For the records below, give the number of lines that include the string "considerably". Nothing else belongs in the answer.

[[ MATERIALS PROVIDED open ]]

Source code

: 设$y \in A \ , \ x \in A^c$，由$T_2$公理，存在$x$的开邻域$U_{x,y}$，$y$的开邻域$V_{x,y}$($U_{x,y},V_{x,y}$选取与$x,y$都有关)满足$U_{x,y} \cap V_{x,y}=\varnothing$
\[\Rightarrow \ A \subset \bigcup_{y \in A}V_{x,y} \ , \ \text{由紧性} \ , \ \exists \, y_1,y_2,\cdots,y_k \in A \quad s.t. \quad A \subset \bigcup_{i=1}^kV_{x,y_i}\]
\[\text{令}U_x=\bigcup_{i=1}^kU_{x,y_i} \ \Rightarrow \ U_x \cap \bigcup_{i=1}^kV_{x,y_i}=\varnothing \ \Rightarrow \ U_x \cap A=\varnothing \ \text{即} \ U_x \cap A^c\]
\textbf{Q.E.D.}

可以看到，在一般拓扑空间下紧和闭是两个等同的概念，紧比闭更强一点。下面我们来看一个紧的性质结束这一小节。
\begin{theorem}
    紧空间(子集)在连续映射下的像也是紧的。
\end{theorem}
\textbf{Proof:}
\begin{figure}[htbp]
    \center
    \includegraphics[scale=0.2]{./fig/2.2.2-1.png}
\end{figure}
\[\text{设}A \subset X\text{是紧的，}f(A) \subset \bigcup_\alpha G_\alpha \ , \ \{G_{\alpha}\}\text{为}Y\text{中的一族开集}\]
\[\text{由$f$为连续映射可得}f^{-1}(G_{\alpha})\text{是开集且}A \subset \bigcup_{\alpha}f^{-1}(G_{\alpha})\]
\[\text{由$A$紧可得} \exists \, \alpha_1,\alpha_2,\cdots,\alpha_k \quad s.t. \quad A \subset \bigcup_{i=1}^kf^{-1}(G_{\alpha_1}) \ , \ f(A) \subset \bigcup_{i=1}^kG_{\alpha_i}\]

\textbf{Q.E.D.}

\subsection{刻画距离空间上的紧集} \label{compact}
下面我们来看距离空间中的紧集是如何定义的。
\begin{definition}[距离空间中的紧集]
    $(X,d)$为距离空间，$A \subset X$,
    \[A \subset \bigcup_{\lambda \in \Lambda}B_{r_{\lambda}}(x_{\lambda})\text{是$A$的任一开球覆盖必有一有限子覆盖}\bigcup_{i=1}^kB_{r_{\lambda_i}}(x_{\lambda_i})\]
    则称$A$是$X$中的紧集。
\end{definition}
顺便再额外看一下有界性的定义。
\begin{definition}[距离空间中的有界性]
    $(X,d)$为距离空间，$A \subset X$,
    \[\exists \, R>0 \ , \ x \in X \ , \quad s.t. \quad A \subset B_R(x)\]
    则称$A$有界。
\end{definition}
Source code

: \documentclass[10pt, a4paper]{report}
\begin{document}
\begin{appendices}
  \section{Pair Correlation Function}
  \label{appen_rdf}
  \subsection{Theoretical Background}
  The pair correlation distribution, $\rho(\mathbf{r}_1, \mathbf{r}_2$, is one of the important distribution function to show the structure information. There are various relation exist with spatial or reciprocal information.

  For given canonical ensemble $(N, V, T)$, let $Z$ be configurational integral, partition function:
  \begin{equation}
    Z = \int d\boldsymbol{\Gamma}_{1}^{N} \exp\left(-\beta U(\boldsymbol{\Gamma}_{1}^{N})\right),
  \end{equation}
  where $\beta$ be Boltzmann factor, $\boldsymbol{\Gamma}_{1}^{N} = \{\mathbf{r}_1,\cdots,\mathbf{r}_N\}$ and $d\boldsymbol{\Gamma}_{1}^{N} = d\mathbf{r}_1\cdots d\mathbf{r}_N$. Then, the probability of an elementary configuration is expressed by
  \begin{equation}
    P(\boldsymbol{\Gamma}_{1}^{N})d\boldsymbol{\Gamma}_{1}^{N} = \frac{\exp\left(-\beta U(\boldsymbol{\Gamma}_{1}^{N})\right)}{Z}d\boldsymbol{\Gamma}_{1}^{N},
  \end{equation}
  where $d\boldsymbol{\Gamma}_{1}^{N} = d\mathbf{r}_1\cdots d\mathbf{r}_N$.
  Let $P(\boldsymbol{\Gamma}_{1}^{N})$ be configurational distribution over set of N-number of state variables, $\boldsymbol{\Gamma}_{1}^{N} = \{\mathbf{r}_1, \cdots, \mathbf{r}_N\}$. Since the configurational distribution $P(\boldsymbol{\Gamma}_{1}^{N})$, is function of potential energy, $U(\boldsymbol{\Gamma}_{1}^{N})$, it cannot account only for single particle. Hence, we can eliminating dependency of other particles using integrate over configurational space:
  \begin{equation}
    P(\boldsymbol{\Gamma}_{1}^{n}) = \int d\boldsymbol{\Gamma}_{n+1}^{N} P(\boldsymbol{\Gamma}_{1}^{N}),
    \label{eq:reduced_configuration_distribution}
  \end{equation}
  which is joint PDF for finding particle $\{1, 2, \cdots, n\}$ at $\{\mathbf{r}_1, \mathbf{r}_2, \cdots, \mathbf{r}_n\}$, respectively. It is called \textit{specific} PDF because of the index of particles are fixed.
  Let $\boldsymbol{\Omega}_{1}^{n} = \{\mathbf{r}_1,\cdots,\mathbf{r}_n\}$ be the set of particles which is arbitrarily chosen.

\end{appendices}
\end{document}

[[ MATERIALS PROVIDED closed ]]
[[ MATERIALS PROVIDED open ]]

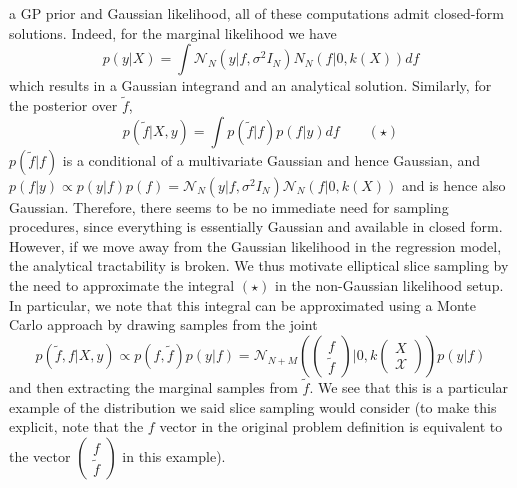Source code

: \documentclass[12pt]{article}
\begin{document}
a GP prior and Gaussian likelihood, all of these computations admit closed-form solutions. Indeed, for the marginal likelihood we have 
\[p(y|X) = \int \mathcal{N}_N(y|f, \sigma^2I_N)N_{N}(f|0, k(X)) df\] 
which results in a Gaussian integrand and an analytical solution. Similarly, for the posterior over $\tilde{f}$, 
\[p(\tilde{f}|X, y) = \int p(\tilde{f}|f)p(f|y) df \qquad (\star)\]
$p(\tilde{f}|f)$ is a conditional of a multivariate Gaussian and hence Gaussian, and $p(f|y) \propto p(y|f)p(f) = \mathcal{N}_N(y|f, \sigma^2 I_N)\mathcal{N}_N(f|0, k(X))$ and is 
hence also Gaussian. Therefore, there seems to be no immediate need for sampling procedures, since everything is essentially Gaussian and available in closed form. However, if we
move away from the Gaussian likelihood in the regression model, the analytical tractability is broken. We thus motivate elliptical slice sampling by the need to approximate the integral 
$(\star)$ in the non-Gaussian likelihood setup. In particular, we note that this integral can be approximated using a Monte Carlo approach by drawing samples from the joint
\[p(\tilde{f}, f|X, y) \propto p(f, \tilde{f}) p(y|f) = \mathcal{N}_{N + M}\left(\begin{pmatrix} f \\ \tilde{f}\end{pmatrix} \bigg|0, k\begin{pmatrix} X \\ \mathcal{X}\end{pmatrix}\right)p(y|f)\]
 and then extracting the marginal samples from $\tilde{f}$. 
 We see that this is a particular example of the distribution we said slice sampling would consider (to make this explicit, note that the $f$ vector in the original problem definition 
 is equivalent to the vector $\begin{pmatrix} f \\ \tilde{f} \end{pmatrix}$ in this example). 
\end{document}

[[ MATERIALS PROVIDED closed ]]
[[ MATERIALS PROVIDED open ]]

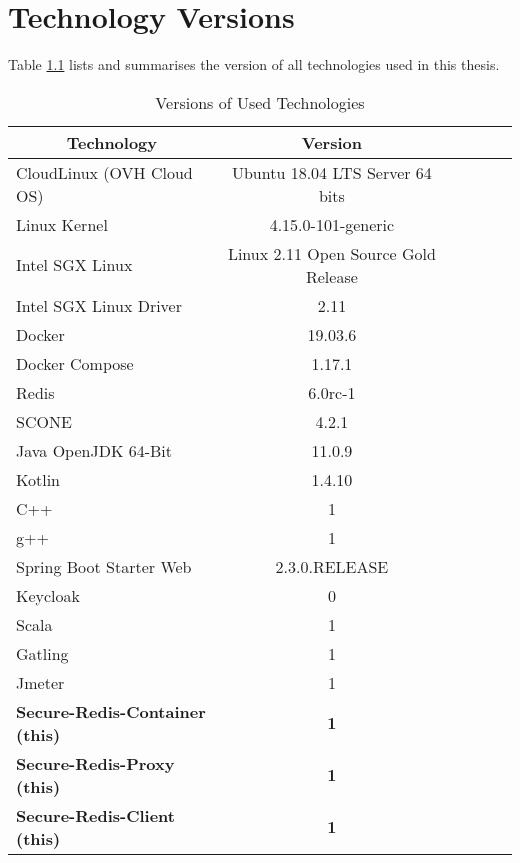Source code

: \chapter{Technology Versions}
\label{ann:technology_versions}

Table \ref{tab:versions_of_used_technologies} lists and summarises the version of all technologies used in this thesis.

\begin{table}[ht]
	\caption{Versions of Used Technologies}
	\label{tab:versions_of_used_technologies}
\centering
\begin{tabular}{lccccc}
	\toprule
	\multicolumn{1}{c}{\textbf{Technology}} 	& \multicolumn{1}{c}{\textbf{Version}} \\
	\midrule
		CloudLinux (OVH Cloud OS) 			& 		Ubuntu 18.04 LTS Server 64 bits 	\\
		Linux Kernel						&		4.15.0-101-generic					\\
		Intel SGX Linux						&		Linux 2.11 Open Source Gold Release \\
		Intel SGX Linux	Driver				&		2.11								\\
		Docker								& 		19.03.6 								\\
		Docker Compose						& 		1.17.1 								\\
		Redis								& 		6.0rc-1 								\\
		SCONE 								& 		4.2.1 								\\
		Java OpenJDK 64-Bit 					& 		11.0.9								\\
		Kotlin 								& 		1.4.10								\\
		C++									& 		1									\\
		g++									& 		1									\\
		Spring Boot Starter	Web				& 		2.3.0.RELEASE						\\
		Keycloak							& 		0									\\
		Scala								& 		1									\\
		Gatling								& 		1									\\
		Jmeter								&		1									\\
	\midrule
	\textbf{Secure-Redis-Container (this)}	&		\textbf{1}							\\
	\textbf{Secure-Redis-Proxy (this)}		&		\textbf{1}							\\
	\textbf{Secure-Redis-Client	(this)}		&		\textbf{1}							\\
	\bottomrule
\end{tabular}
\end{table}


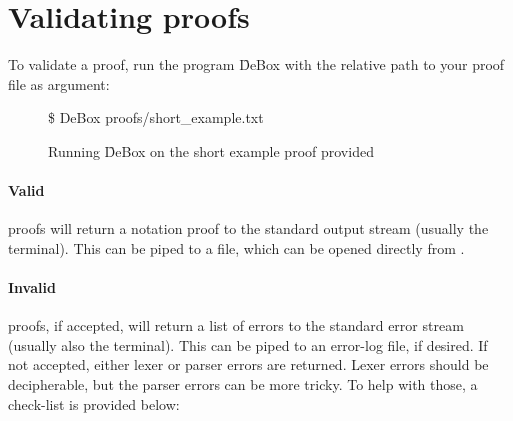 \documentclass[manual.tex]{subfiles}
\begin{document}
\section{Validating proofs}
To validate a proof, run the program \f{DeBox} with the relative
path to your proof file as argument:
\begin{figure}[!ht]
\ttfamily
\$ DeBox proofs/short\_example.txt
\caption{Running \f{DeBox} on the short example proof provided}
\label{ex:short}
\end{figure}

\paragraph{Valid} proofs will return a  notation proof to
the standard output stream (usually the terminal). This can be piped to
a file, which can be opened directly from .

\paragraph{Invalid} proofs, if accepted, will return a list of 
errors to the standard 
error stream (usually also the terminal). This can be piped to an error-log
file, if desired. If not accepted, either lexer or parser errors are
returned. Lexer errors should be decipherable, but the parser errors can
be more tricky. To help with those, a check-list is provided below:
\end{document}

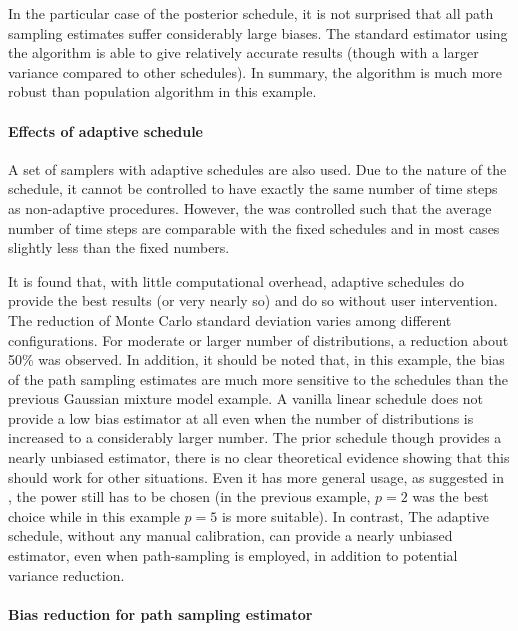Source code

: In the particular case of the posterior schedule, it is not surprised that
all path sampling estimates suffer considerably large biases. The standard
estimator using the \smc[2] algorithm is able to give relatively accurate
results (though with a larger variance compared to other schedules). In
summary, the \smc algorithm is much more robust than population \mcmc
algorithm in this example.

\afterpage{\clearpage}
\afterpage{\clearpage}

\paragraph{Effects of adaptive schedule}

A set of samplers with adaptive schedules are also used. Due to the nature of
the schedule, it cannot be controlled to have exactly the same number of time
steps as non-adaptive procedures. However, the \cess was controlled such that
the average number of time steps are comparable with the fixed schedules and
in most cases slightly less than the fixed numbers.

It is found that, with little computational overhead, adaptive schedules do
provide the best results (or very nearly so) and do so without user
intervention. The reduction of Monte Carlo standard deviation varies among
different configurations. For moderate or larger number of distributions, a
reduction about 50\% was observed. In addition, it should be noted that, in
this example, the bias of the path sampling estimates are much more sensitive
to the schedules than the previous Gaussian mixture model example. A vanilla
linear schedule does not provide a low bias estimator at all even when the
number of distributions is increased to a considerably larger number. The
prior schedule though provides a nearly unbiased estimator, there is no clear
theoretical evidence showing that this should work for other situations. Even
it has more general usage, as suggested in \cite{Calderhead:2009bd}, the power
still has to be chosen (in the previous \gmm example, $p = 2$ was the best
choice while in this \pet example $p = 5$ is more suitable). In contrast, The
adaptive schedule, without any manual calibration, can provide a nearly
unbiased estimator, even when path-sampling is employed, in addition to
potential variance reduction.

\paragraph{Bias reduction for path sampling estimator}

[[ MATERIALS PROVIDED closed ]]

[RESPONSE AREA]
2